Sunday, three weeks into the crisis caused by Wisconsin Gov. Scott Walker's proposed "budget repair bill" and now his equally radical biennial budget, I took the day off. Or tried to.
I settled down in the late afternoon and resumed reading the biography of Abraham Lincoln by David Herbert Donald (it's called Lincoln, published in 1995) that I had started just before this mess broke out in fact, on Lincoln's birthday, Feb. 12.
Several years ago my wife and I spent a couple of days in Springfield, Illinois, taking in the Lincoln sites: His home, the original Springfield Capitol building, his tomb. I was especially moved by the Lincoln museum, where the sense of Lincoln as a man of great character and principle is almost overwhelming.
Then, last summer, we visited Lincoln's boyhood home in Indiana, as part of our travels in that state. We stayed at a state park with a Lincoln memorial and toured the site of his family's farm. There was also another museum, and again the sense of Lincoln's greatness left me moved.
I was telling this to a friend not long ago, and he urged me to read Donald's biography, a 700-page tome, so I bought the book. I got to P. 74 on that first weekend, Feb. 12 and 13. Then All Hell broke loose in Wisconsin, and I put it aside.
Sunday I began reading again ... for about five minutes. That's when I saw it.
At this point in the narrative, Lincoln is a respected member of the state legislature, working as a lawyer on the side. He was then still a member of the Whig party, before he became a Republican. Lincoln liked the idea of a national bank, Donald relates, but when President Andrew Jackson destroyed the Bank of the United States, Lincoln became a big booster of Illinois' State Bank, which had its main branch in Springfield.
The Democrats of Illinois, then the majority party, launched an investigation into this bank, with the goal of killing it. Lincoln managed to get himself appointed to the committee charged with this task, and was able to prevent this from happening.
On P. 77, the narrative picks up from here:
"The fate of the bank remained in doubt, as Democrats, opposed to all banks on principle and especially hostile to this Whiggish bank in Springfield, mounted campaign after campaign for its destruction. ... Nevertheless, [Lincoln] persisted, and in December 1840 he demonstrated the extent of his devotion to the bank in an episode that became celebrated as what he called 'that jumping scrape.'
"The bank had been authorized to continue its suspension of specie payments only until the end of the legislative session, which was scheduled for the first week in December. Knowing that the bank would immediately be bankrupt if forced to pay our specie, Lincoln and his fellow Whigs hoped to prevent the adjournment of the Legislature, now holding its first session in the newly completed capitol at Springfield. Of course, Democrats, who wanted to kill the bank, favored adjournment.

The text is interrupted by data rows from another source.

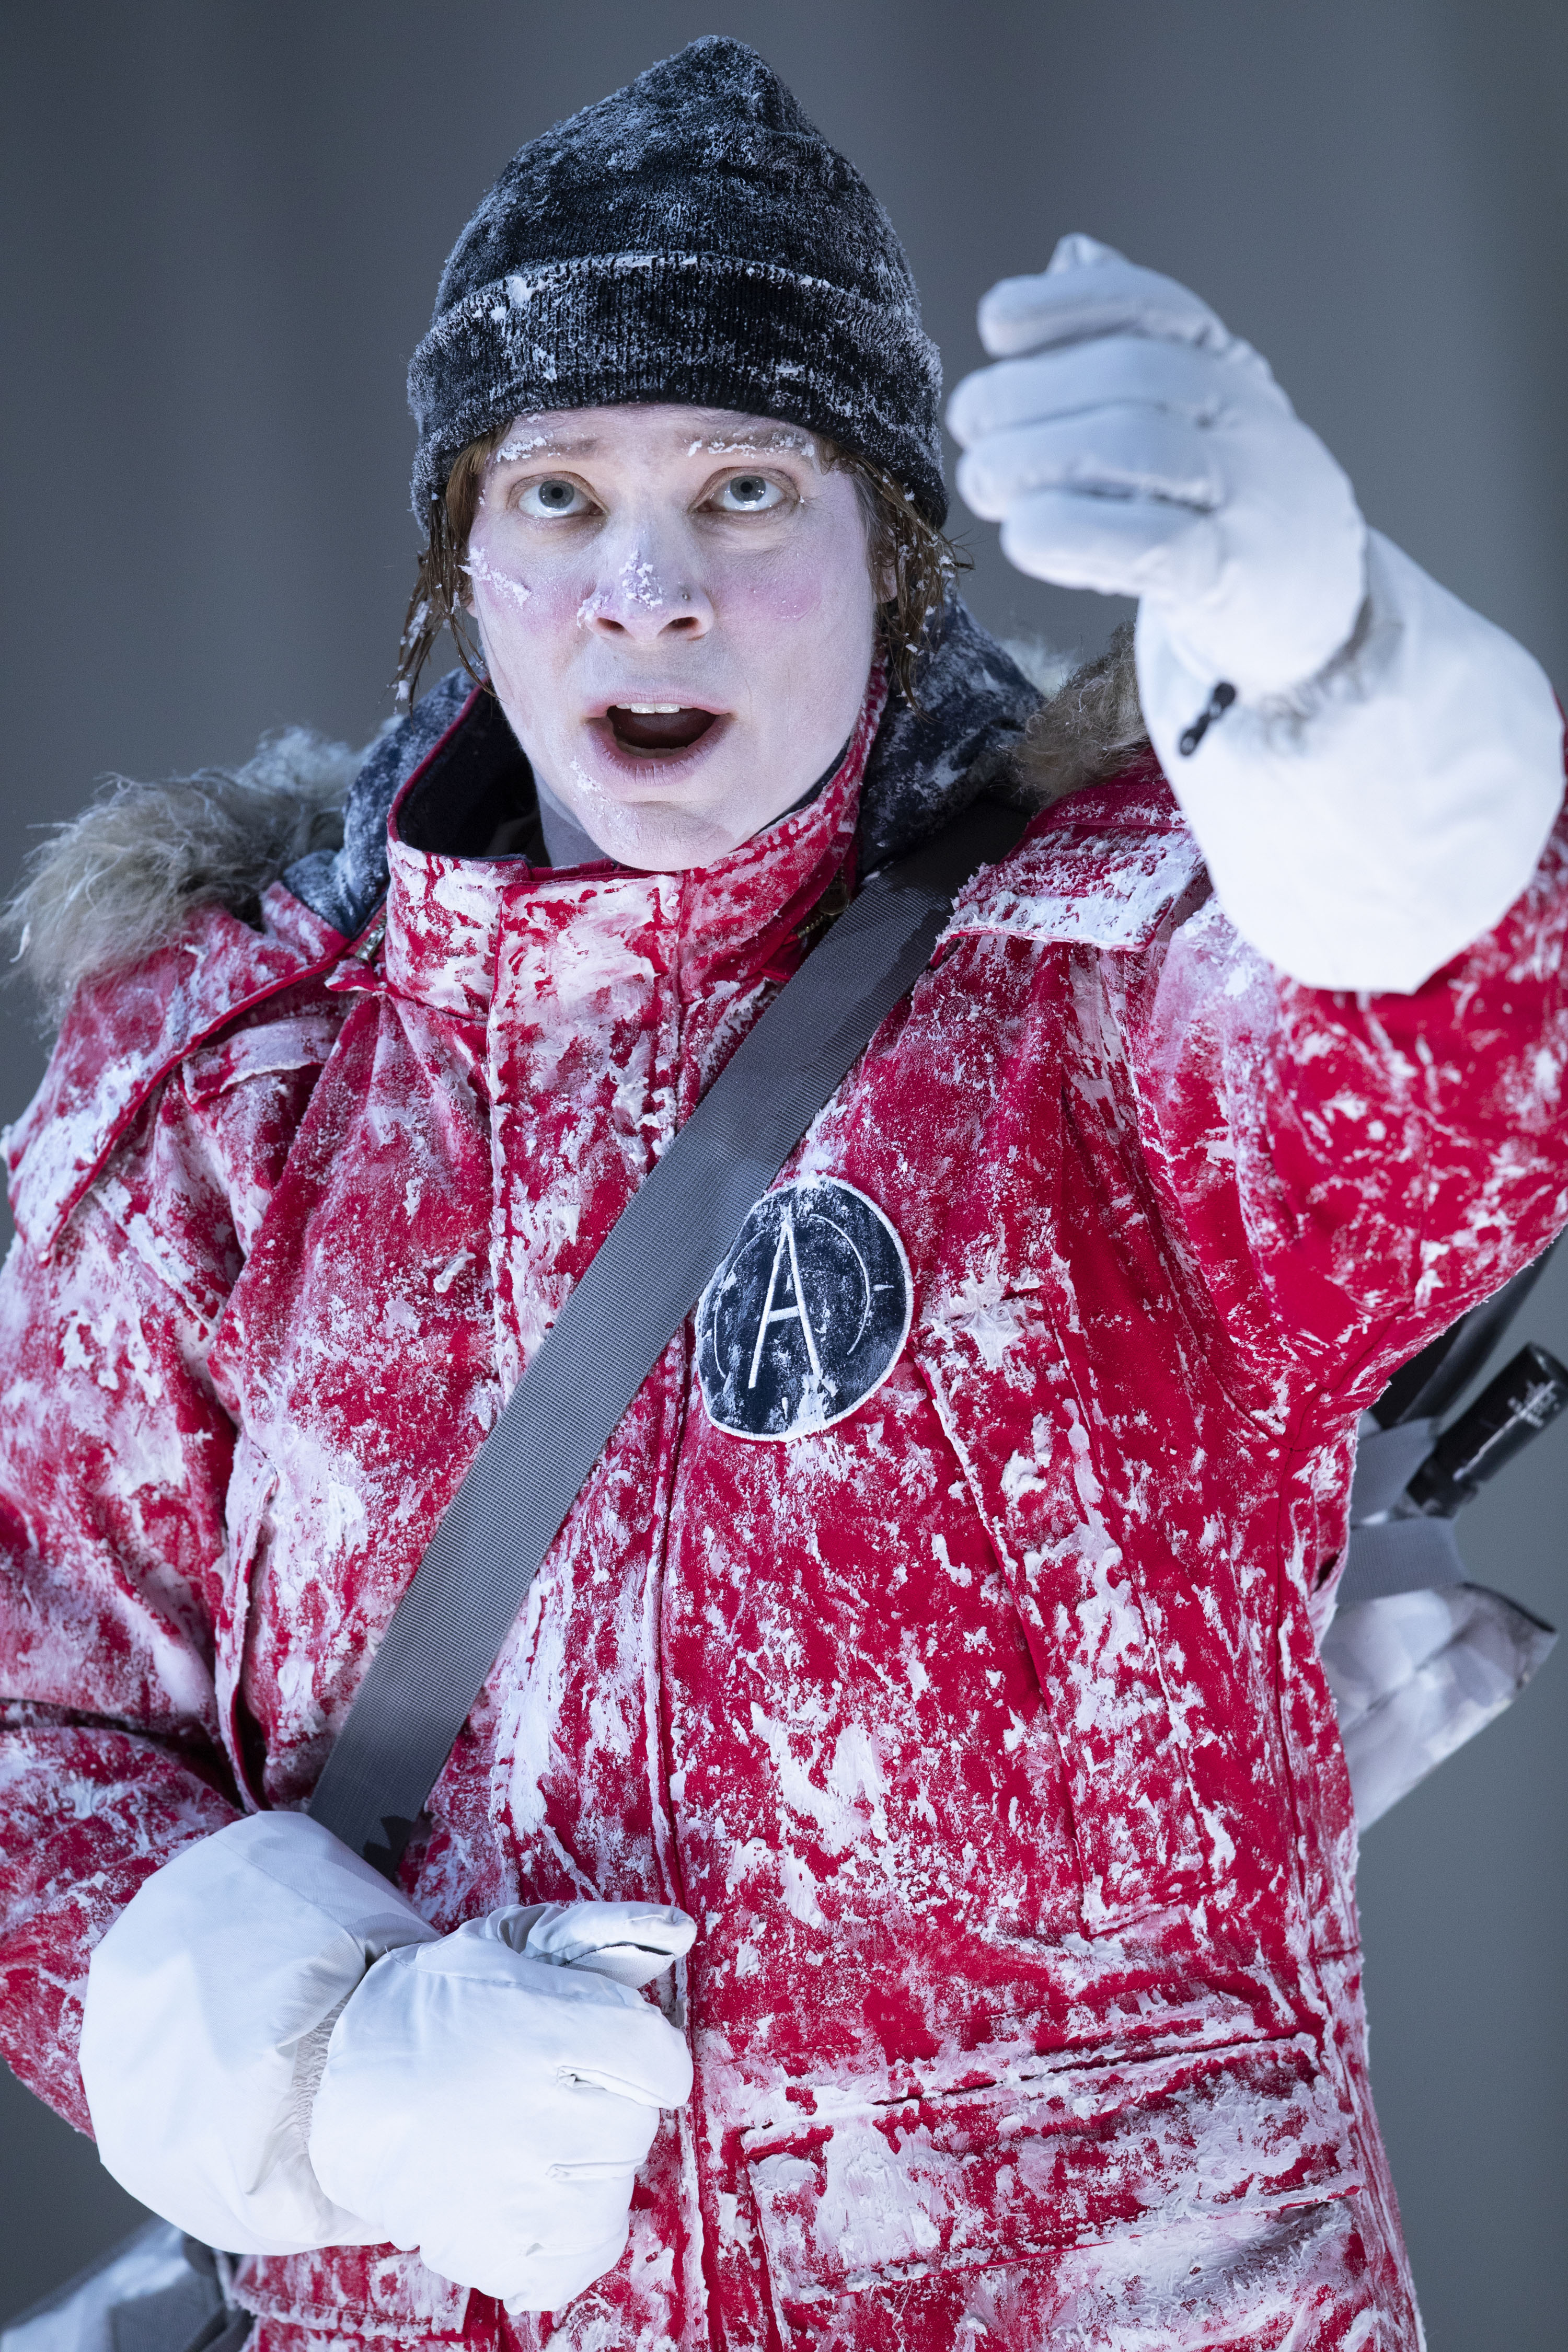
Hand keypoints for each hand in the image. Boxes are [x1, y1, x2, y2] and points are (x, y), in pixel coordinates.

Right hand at [307, 1901, 694, 2311]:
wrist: (341, 2082)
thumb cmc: (437, 2006)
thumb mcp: (511, 1942)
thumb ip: (603, 1932)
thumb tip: (680, 1931)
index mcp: (541, 2027)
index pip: (658, 2058)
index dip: (646, 2052)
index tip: (615, 2050)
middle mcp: (530, 2114)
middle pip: (636, 2128)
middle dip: (613, 2106)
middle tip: (563, 2090)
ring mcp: (507, 2192)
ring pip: (612, 2198)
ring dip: (593, 2172)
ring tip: (546, 2143)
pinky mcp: (485, 2250)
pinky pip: (576, 2264)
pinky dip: (571, 2239)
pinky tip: (541, 2200)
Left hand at [947, 235, 1365, 698]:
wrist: (1320, 607)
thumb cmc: (1226, 507)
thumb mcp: (1191, 414)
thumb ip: (1131, 342)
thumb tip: (1071, 255)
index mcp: (1226, 367)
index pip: (1152, 306)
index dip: (1067, 305)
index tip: (995, 324)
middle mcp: (1245, 416)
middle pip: (1135, 374)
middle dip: (1031, 392)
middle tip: (970, 428)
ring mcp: (1248, 495)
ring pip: (1142, 447)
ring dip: (1039, 457)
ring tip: (982, 481)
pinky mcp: (1237, 577)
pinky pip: (1161, 544)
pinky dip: (1079, 534)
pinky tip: (1025, 535)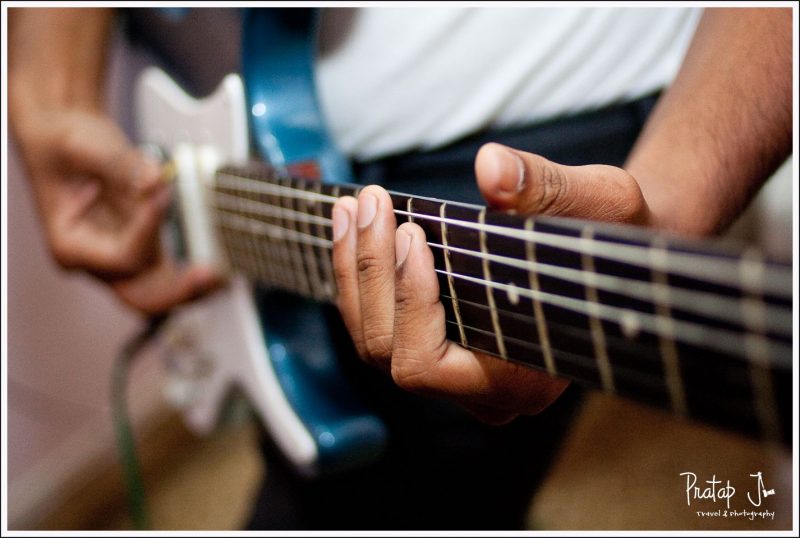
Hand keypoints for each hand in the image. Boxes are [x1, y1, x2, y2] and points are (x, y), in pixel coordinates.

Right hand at [13, 107, 220, 313]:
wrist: (63, 140)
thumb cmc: (66, 146)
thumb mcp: (86, 145)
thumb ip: (121, 164)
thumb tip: (155, 179)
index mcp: (71, 245)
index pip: (123, 256)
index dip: (148, 228)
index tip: (162, 192)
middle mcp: (96, 262)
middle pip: (141, 298)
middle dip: (177, 291)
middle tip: (209, 274)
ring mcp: (120, 261)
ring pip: (160, 295)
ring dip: (192, 290)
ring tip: (224, 278)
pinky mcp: (142, 251)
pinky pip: (170, 277)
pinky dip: (193, 277)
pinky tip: (220, 271)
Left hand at [331, 142, 654, 423]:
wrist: (613, 254)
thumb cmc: (618, 237)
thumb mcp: (603, 204)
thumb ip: (550, 190)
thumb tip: (490, 167)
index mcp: (522, 380)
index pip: (430, 366)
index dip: (409, 305)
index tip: (414, 235)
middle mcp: (478, 392)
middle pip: (388, 352)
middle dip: (372, 271)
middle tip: (372, 200)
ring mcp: (452, 375)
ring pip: (372, 340)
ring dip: (355, 268)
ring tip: (354, 204)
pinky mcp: (435, 346)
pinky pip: (377, 323)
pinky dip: (359, 272)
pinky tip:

"The only way Whigs could keep the legislature in session was by absenting themselves, so that there was no quorum. They left Lincoln, together with one or two of his trusted lieutenants, to watch the proceedings and to demand roll calls when the Democrats tried to adjourn. The session dragged on into the evening, and candles had to be brought in. Several Democrats rose from their sickbeds to help form a quorum. Rattled, Lincoln and his aides lost their heads and voted on the next roll call. Then, still hoping to block adjournment, they unsuccessfully tried to get out of the locked door. When the sergeant at arms rebuffed them, they jumped out the second-story window.
"Their effort was in vain, because the speaker recorded them as present and voting, and, with the quorum assured, the house adjourned and the bank was killed. The whole affair became the subject of much amusement among the Democrats, who ridiculed 'Mr. Lincoln and his flying brethren' and noted that his celebrated leap caused him no harm because 'his legs reached nearly from the window to the ground!'"
As Scott Walker and the Republicans berate the 14 Senate Democrats who left the state to prevent them from taking actions the Democrats find repugnant, perhaps they should reflect on how this follows an example set by Honest Abe - a man so eager to avoid letting his rivals have a quorum to do what he felt was the wrong thing he jumped from a second-story window.